Thursday, August 13, 2015

Our new life......this is the blog about how myself and my children are embarking on new realities and new normals....

I have realized that this is going to be a new chapter in my life. I feel that I have lived the first half of my life for other people, the "way I was supposed to".  Not in a bad way, but in a way that I now realize was not making me happy (ya know, the "make sure everyone else around you is happy, then maybe you'll be happy if there's time" idea).  I have decided recently that I want to begin to live my life for me, to do what makes me happy--maybe a new job, some new hobbies, and make some decisions for myself without always having to think how it will affect everyone in my life....oh, and just plain have some fun.  

I have met someone (a year ago now) that makes me happier than I think I have ever been.  He can make me feel that I am the only one in a crowded room (cliche, I know, but true).  He respects me, loves me, supports me, and most importantly, lets me be who I truly am---a crazy, over-emotional, strong, chaotic, hyper woman that adores her children, her pets, and especially him.  He loves my children as if they were his own, and has added more to our lives this past year than anyone I know.  He may just be the kick in the arse I have needed to do this.....

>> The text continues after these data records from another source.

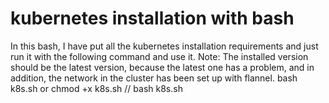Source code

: # kubernetes installation with bash
In this bash, I have put all the kubernetes installation requirements and just run it with the following command and use it.
Note: The installed version should be the latest version, because the latest one has a problem,
and in addition, the network in the cluster has been set up with flannel.
bash k8s.sh 
or 
chmod +x k8s.sh
// bash k8s.sh
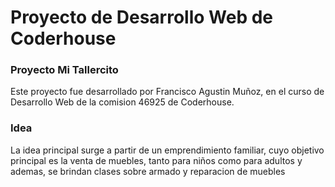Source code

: # Proyecto de Desarrollo Web de Coderhouse

### Proyecto Mi Tallercito

Este proyecto fue desarrollado por Francisco Agustin Muñoz, en el curso de Desarrollo Web de la comision 46925 de Coderhouse.

### Idea

La idea principal surge a partir de un emprendimiento familiar, cuyo objetivo principal es la venta de muebles, tanto para niños como para adultos y ademas, se brindan clases sobre armado y reparacion de muebles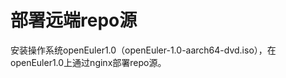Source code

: # 部署远端repo源<a name="ZH-CN_TOPIC_0183245391"></a>

安装操作系统openEuler1.0（openEuler-1.0-aarch64-dvd.iso），在openEuler1.0上通过nginx部署repo源。



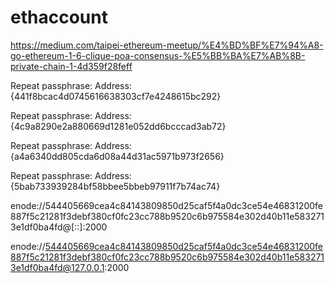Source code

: # ethaccount
https://medium.com/taipei-ethereum-meetup/%E4%BD%BF%E7%94%A8-go-ethereum-1-6-clique-poa-consensus-%E5%BB%BA%E7%AB%8B-private-chain-1-4d359f28feff

Repeat passphrase: 
Address: {441f8bcac4d0745616638303cf7e4248615bc292}

Repeat passphrase: 
Address: {4c9a8290e2a880669d1281e052dd6bcccad3ab72}

Repeat passphrase: 
Address: {a4a6340dd805cda6d08a44d31ac5971b973f2656}

Repeat passphrase: 
Address: {5bab733939284bf58bbee5bbeb97911f7b74ac74}


enode://544405669cea4c84143809850d25caf5f4a0dc3ce54e46831200fe887f5c21281f3debf380cf0fc23cc788b9520c6b975584e302d40b11e5832713e1df0ba4fd@[::]:2000



enode://544405669cea4c84143809850d25caf5f4a0dc3ce54e46831200fe887f5c21281f3debf380cf0fc23cc788b9520c6b975584e302d40b11e5832713e1df0ba4fd@127.0.0.1:2000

My children are both teenagers now (God help me), and are needing me less and less every day (*sniff*sniff*).  They are becoming the most amazing young adults, and I could not be prouder of them.  With this new independence of theirs though, I am finding myself having more free time.  Hopefully with this time I can work more on my photography skills, spend some time with family that I haven't seen a lot of, and whatever else might "strike my fancy", lol.  I both like and don't like this phase so far, but am trying to make the most of it.